As queixas, que se acumularam em novembro e chegam agora à uma conclusão, é de que a a Apple estaria exercendo monopólio de distribuição de apps para iOS com uma taxa de 30% no primeiro ano e 15% nos seguintes sobre os valores de títulos de terceiros em sua loja digital; e de 25% sobre assinaturas a partir do segundo ano de vigência. 

Segundo o texto, os valores seriam bem menores aos compradores caso essas tarifas não fossem repassadas e haveria ainda algumas manobras para favorecer os softwares da Gigante de Cupertino.
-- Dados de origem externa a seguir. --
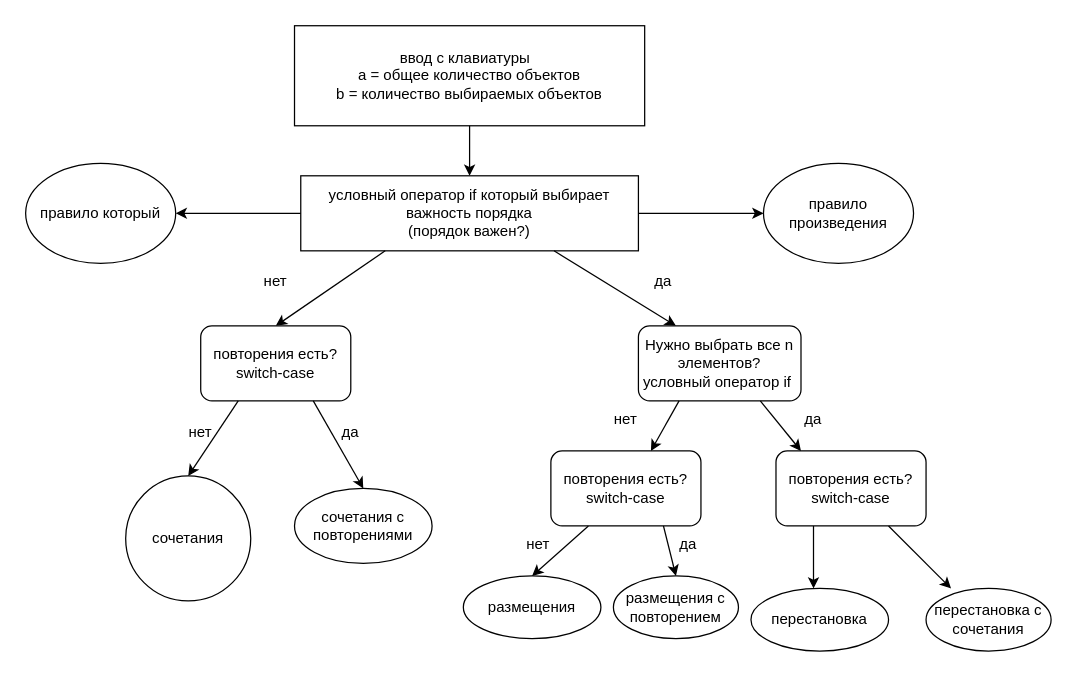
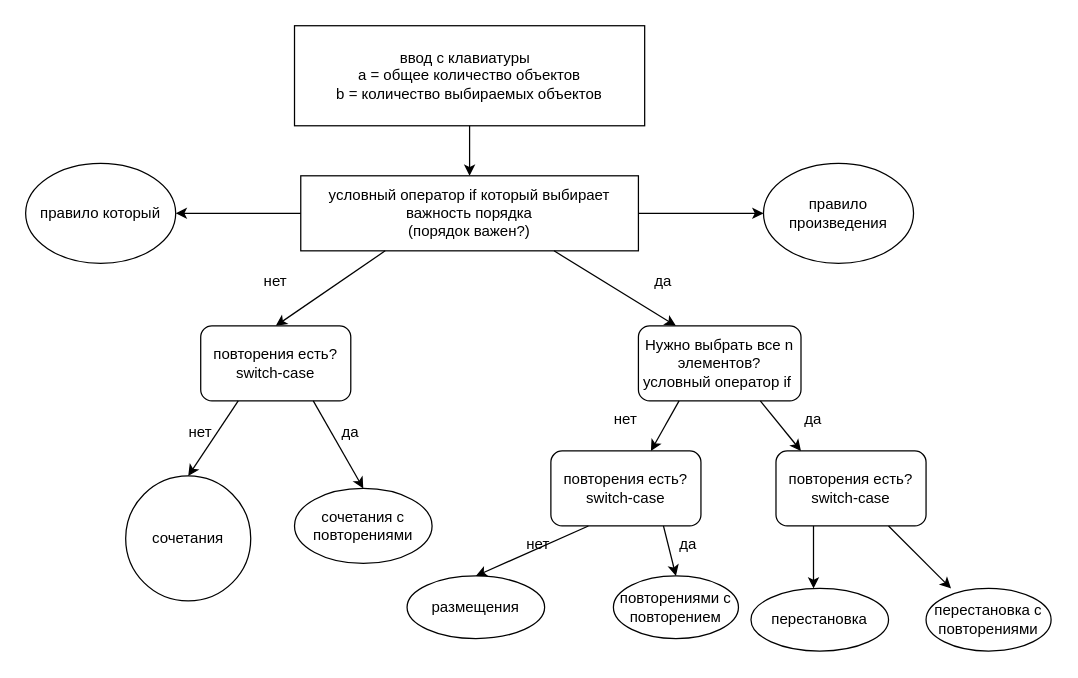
  <mxCell id="0" />
  <mxCell id="1" parent="0" />
  <mxCell id="2" value="ввод с клавиатуры &amp;nbsp;&lt;br&gt;a = общее количество объектов&lt;br&gt;b = количество выбираемых объектов" style="rounded=0;whiteSpace=wrap;html=1;" vertex="1" parent="1"><mxGeometry x="235" y="20" width="280" height="80" as="geometry" /></mxCell>
  <mxCell id="3" value="условный оператор if который выбирает&lt;br&gt;важность порядка&lt;br&gt;(порядок важен?)" style="rounded=0;whiteSpace=wrap;html=1;" vertex="1" parent="1"><mxGeometry x="240" y="140" width="270" height="60" as="geometry" /></mxCell>
  <mxCell id="4" value="" style="endArrow=classic;html=1;rounded=0;exitX=0.5;exitY=1;exitDx=0;exitDy=0;entryX=0.5;entryY=0;entryDx=0;entryDy=0;" edge="1" parent="1" source="2" target="3"><mxGeometry width="50" height="50" relative="1" as="geometry"><mxPoint x="360" y="130" as="sourcePoint" /><mxPoint x="410" y="80" as="targetPoint" /></mxGeometry></mxCell>
  <mxCell id="5" value="" style="endArrow=classic;html=1;rounded=0;exitX=0.25;exitY=1;exitDx=0;exitDy=0;" edge="1" parent="1" source="3"><mxGeometry width="50" height="50" relative="1" as="geometry"><mxPoint x="370" y="250" as="sourcePoint" /><mxPoint x="220" y="260" as="targetPoint" /></mxGeometry></mxCell>
  <mxCell id="6" value="" style="endArrow=classic;html=1;rounded=0;exitX=0.75;exitY=1;exitDx=0;exitDy=0;" edge="1" parent="1" source="3"><mxGeometry width="50" height="50" relative="1" as="geometry"><mxPoint x="370" y="250" as="sourcePoint" /><mxPoint x="540" y="260" as="targetPoint" /></mxGeometry></mxCell>
  <mxCell id="7" value="нет" style="text;html=1;strokeColor=none;fillColor=none;align=center;verticalAlign=middle;whiteSpace=wrap;rounded=0;" vertex="1" parent="1"><mxGeometry x="190" y="210" width="60" height="30" as="geometry" /></mxCell>
  <mxCell id="8" value="да" style="text;html=1;strokeColor=none;fillColor=none;align=center;verticalAlign=middle;whiteSpace=wrap;rounded=0;" vertex="1" parent="1"><mxGeometry x="500" y="210" width="60" height="30" as="geometry" /></mxCell>
  <mxCell id="9" value="повторения есть?&lt;br&gt;switch-case" style="rounded=1;whiteSpace=wrap;html=1;" vertex="1" parent="1"><mxGeometry x="160" y="260" width="120" height="60" as="geometry" /></mxCell>
  <mxCell id="10" value="" style="endArrow=classic;html=1;rounded=0;exitX=0.25;exitY=1;exitDx=0;exitDy=0;entryX=0.5;entryY=0;entryDx=0;entryDy=0;" edge="1" parent="1" source="9" target="14"><mxGeometry width="50" height="50" relative="1" as="geometry"><mxPoint x="310" y="270" as="sourcePoint" /><mxPoint x="180" y="380" as="targetPoint" /></mxGeometry></mxCell>
  <mxCell id="11" value="" style="endArrow=classic;html=1;rounded=0;exitX=0.75;exitY=1;exitDx=0;exitDy=0;entryX=0.5;entryY=0;entryDx=0;entryDy=0;" edge="1" parent="1" source="9" target="15"><mxGeometry width="50" height="50" relative="1" as="geometry"><mxPoint x="310" y="270" as="sourcePoint" /><mxPoint x="260" y="380" as="targetPoint" /></mxGeometry></mxCell>
  <mxCell id="12" value="нет" style="text;html=1;strokeColor=none;fillColor=none;align=center;verticalAlign=middle;whiteSpace=wrap;rounded=0;" vertex="1" parent="1"><mxGeometry x="130" y="330" width="60" height="30" as="geometry" /></mxCell>
  <mxCell id="13" value="да" style="text;html=1;strokeColor=none;fillColor=none;align=center;verticalAlign=middle;whiteSpace=wrap;rounded=0;" vertex="1" parent="1"><mxGeometry x="250" y="330" width="60" height="30" as="geometry" /></mxCell>
  <mxCell id="14" value="сочетания" style="ellipse;whiteSpace=wrap;html=1;" vertex="1" parent="1"><mxGeometry x="100" y="380" width="100" height="100" as="geometry" /></mxCell>
  <mxCell id="15" value="сочетания с повторениями" style="ellipse;whiteSpace=wrap;html=1;" vertex="1" parent="1"><mxGeometry x="235" y="390" width="110" height="60" as="geometry" /></mxCell>
  <mxCell id="16" value="Нужно выбрать все n элементов?&lt;br&gt;условный оператор if&amp;nbsp;" style="rounded=1;whiteSpace=wrap;html=1;" vertex="1" parent="1"><mxGeometry x="510" y="260" width="130" height="60" as="geometry" /></mxCell>
  <mxCell id="17" value="" style="endArrow=classic;html=1;rounded=0;exitX=0.25;exitY=1;exitDx=0;exitDy=0;" edge="1" parent="1" source="16"><mxGeometry width="50" height="50" relative="1" as="geometry"><mxPoint x="520" y="320" as="sourcePoint" /><mxPoint x="520" y="360" as="targetPoint" /></mxGeometry></mxCell>
  <mxCell id="18" value="" style="endArrow=classic;html=1;rounded=0;exitX=0.75;exitY=1;exitDx=0;exitDy=0;" edge="1" parent="1" source="16"><mxGeometry width="50" height="50" relative="1" as="geometry"><mxPoint x="550" y="320" as="sourcePoint" /><mxPoint x="640" y="360" as="targetPoint" /></mxGeometry></mxCell>
  <mxCell id="19" value="повторения есть? switch-case" style="rounded=1;whiteSpace=wrap;html=1;" vertex="1" parent="1"><mxGeometry x="440" y="360" width="120" height="60" as="geometry" /></mxCell>
  <mxCell id="20" value="&lt;span style=&quot;&quot;&gt;повторения есть? switch-case&lt;/span&gt;" style="rounded=1;whiteSpace=wrap;html=1;" vertex="1" parent="1"><mxGeometry x="620" y="360" width="120" height="60" as="geometry" /></mxCell>
  <mxCell id="21" value="нет" style="text;html=1;strokeColor=none;fillColor=none;align=center;verticalAlign=middle;whiteSpace=wrap;rounded=0;" vertex="1" parent="1"><mxGeometry x="470" y="320" width="60" height="30" as="geometry" /></mxCell>
  <mxCell id="22" value="да" style="text;html=1;strokeColor=none;fillColor=none;align=center;verticalAlign=middle;whiteSpace=wrap;rounded=0;" vertex="1" parent="1"><mxGeometry x="620" y="320" width="60" height="30" as="geometry" /></mxCell>
  <mxCell id="23" value="" style="endArrow=classic;html=1;rounded=0;exitX=0.25;exitY=1;exitDx=0;exitDy=0;entryX=0.5;entryY=0;entryDx=0;entryDy=0;" edge="1" parent="1" source="19" target="27"><mxGeometry width="50" height="50" relative="1" as="geometry"><mxPoint x="540" y="460" as="sourcePoint" /><mxPoint x="460" y="460" as="targetPoint" /></mxGeometry></mxCell>
  <mxCell id="24" value="" style="endArrow=classic;html=1;rounded=0;exitX=0.75;exitY=1;exitDx=0;exitDy=0;" edge="1" parent="1" source="19"><mxGeometry width="50" height="50" relative="1" as="geometry"><mxPoint x="500" y="460" as="sourcePoint" /><mxPoint x="540" y="460" as="targetPoint" /></mxGeometry></mxCell>
  <mxCell id="25" value="нет" style="text;html=1;strokeColor=none;fillColor=none;align=center;verticalAlign=middle;whiteSpace=wrap;rounded=0;" vertex="1" parent="1"><mxGeometry x="400" y="420" width="60" height="30" as="geometry" /></mxCell>
  <mxCell id="26" value="да" style="text;html=1;strokeColor=none;fillColor=none;align=center;verticalAlign=middle;whiteSpace=wrap;rounded=0;" vertex="1" parent="1"><mxGeometry x="520" y="420" width="60" height="30" as="geometry" /></mxCell>
- <mxCell id="27" value="размещения" style="ellipse;whiteSpace=wrap;html=1;" vertex="1" parent="1"><mxGeometry x="370" y="460" width="110" height="50" as="geometry" /></mxCell>
- <mxCell id="28" value="размещения с повторением" style="ellipse;whiteSpace=wrap;html=1;" vertex="1" parent="1"><mxGeometry x="490" y="460" width="100" height="50" as="geometry" /></mxCell>
+ <mxCell id="27" value="размещения" style="ellipse;whiteSpace=wrap;html=1;" vertex="1" parent="1"><mxGeometry x="325" y="460" width="110" height="50" as="geometry" /></mxCell>
+ <mxCell id="28" value="повторениями с повторением" style="ellipse;whiteSpace=wrap;html=1;" vertex="1" parent="1"><mxGeometry x="490" y="460" width="100" height="50" as="geometry" /></mxCell>
  <mxCell id="29" value="" style="endArrow=classic;html=1;rounded=0;exitX=0.25;exitY=1;exitDx=0;exitDy=0;" edge="1" parent="1" source="20"><mxGeometry width="50" height="50" relative="1" as="geometry"><mxPoint x="740" y="460" as="sourcePoint" /><mxPoint x="650" y="470" as="targetPoint" /></mxGeometry></mxCell>
  <mxCell id="30" value="" style="endArrow=classic;html=1;rounded=0;exitX=0.75;exitY=1;exitDx=0;exitDy=0;" edge="1" parent="1" source="20"><mxGeometry width="50" height="50" relative="1" as="geometry"><mxPoint x="740" y="460" as="sourcePoint" /><mxPoint x="760" y="470" as="targetPoint" /></mxGeometry></mxCell>
  <mxCell id="31" value="перестановка" style="ellipse;whiteSpace=wrap;html=1;" vertex="1" parent="1"><mxGeometry x="600" y="470" width="110" height="50" as="geometry" /></mxCell>
- <mxCell id="32" value="перестановка с сочетания" style="ellipse;whiteSpace=wrap;html=1;" vertex="1" parent="1"><mxGeometry x="740" y="470" width="100" height="50" as="geometry" /></mxCell>
+ <mxCell id="32" value="перестановка с повторениями" style="ellipse;whiteSpace=wrap;html=1;" vertex="1" parent="1"><mxGeometry x="740" y="470" width="100" height="50" as="geometry" /></mxCell>
  <mxCell id="33" value="" style="endArrow=classic;html=1;rounded=0;exitX=0;exitY=0.5;exitDx=0;exitDy=0;" edge="1" parent="1" source="3"><mxGeometry width="50" height="50" relative="1" as="geometry"><mxPoint x="380" y="240" as="sourcePoint" /><mxPoint x="140" y="170" as="targetPoint" /></mxGeometry></mxCell>
  <mxCell id="34" value="" style="endArrow=classic;html=1;rounded=0;exitX=1;exitY=0.5;exitDx=0;exitDy=0;" edge="1" parent="1" source="3"><mxGeometry width="50" height="50" relative="1" as="geometry"><mxPoint x="380" y="240" as="sourcePoint" /><mxPoint x="610" y="170" as="targetPoint" /></mxGeometry></mxCell>
  <mxCell id="35" value="правило который" style="ellipse;whiteSpace=wrap;html=1;" vertex="1" parent="1"><mxGeometry x="20" y="130" width="120" height="80" as="geometry" /></mxCell>
  <mxCell id="36" value="правило произведения" style="ellipse;whiteSpace=wrap;html=1;" vertex="1" parent="1"><mxGeometry x="610" y="130" width="120" height="80" as="geometry" /></mxCell>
A Suprema Corte decidiu, por 5 votos a 4, que os consumidores finais têm o direito de levar adiante um processo com esse argumento.

Apple diz que consumidores não podem questionar isso na Justiça

Por outro lado, a Apple diz que somente os desenvolvedores, que são as pessoas cobradas pelos valores da App Store, é que teriam o direito de processá-la nesse caso. Bem, não é assim que a Suprema Corte entende e ainda não foram julgados o mérito das ações.

Caso seja condenada, a Apple pode perder milhões de dólares e isso ainda abre um precedente para mais questionamentos na Justiça — incluindo a redução dos atuais 30% cobrados pela companhia na venda de utilitários na App Store. Vale destacar que isso também não ajuda muito a empresa na Europa, onde a Comissão Europeia avalia queixa semelhante realizada pelo Spotify.